Ein Schlagwort dabei war und ist immer wieder die Begleitung. Hierbei verdienen zwei Menschen, zwei pastores boni, eine besondere Erwähnung. Zuallererst mein herzlichster Dank an Landespolizeidekan und 1. Vorsitzenden des Klerusverbandes e. V., Monsignore Andreas Simbeck. Er war lange Jahre geistlicher Begleiter, Beichtvater und vor allem Übersetzer für die vielen Fragen und Klagen an Gott in meinem Leben. Als mein späterer Dienstvorgesetzter hat er mir die Freiräume gelassen, um dieses Projekt zu einem guten Ende zu führen. Seine Rolle als Begleiter übernahm nicht weniger herausfordernd und damit bereichernd Pfarrer Martin Hetzel, Leiter der katholischen Klinikseelsorge im Universitätsklinikum Großhadern.

Diakon Matthias Holzbauer ist ein guter Freund, Kamerad und vor allem Pionier in der Betreuung von Einsatzkräften. Christoph Kober ist sein säkulares Pendant. Beide sind – jeder auf seine Weise – Ratgeber und Mahner im positivsten Sinne.

Der Mitarbeiterin in der Geschäftsstelle des Klerusverbandes e. V., Frau Susanne Hagendorn, gilt ein herzlicher Dank für ihre Geduld und die Unterstützung in der letzten Zeit. Meinem Vorgänger als Geschäftsführer, Herrn Dr. Florian Trenner, sei gedankt für das unermüdliche Lektorat und die Unterstützung.

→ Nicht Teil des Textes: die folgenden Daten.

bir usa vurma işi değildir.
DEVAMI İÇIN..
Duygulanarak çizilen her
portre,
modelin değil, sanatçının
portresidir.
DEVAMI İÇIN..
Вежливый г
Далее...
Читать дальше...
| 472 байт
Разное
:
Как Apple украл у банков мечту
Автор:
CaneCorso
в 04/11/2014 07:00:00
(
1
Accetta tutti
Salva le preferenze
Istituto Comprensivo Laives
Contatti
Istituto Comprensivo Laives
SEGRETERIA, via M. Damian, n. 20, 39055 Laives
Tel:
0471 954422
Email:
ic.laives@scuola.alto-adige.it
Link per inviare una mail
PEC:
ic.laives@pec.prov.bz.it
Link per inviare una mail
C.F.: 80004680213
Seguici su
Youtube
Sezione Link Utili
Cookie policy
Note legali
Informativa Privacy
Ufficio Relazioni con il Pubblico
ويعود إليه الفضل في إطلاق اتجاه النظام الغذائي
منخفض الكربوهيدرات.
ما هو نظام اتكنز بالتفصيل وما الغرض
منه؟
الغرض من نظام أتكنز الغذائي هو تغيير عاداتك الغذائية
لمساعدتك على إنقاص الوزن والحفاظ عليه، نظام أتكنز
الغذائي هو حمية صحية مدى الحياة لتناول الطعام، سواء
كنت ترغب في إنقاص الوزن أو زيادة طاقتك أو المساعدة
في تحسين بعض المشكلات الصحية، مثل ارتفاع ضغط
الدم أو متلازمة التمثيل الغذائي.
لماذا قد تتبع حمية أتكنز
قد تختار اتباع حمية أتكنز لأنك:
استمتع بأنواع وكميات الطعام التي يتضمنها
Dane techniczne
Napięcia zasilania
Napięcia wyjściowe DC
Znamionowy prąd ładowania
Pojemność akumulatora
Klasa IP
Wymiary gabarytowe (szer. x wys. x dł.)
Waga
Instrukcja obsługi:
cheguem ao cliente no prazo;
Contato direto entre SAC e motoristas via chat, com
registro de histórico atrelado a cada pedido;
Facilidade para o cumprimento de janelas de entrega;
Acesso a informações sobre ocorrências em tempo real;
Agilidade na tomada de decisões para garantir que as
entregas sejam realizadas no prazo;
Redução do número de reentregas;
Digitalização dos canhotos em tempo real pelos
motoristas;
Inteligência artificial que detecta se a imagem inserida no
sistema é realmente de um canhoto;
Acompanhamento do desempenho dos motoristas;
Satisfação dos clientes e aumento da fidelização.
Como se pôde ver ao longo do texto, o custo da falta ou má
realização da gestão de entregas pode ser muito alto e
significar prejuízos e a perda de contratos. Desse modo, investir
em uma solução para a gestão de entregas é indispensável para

Es gäbe sicherlich noch viele Menschen zu bedenken und ihnen Dank zu zollen. Stellvertretend für sie darf ich zum Schluss den Kameradinnen und Kameraden der Freiwilligen Feuerwehr in Bayern für ihren unermüdlichen Einsatz danken und an dieser Stelle ganz besonders den Wehren aus Heldenstein, Waldkraiburg und aus meiner neuen Heimat Mühldorf a. Inn für das Mitgehen, Mitleiden und für die Begleitung.

„Der Herr hat gegeben, der Herr hat genommen; gelobt sei der Name des Herrn.“1

Mühldorf a. Inn am XV. Oktober MMXVII

1 Ijob 1,21; Stellen der Heiligen Schrift werden zitiert nach: Bischöfe Deutschlands u. a. (Hg.), Die Bibel. Altes und Neues Testament. Einheitsübersetzung, Freiburg im Breisgau 2004.

Umgang mit Sterben und Tod im Feuerwehrdienst - eine Chance für die Seelsorge?!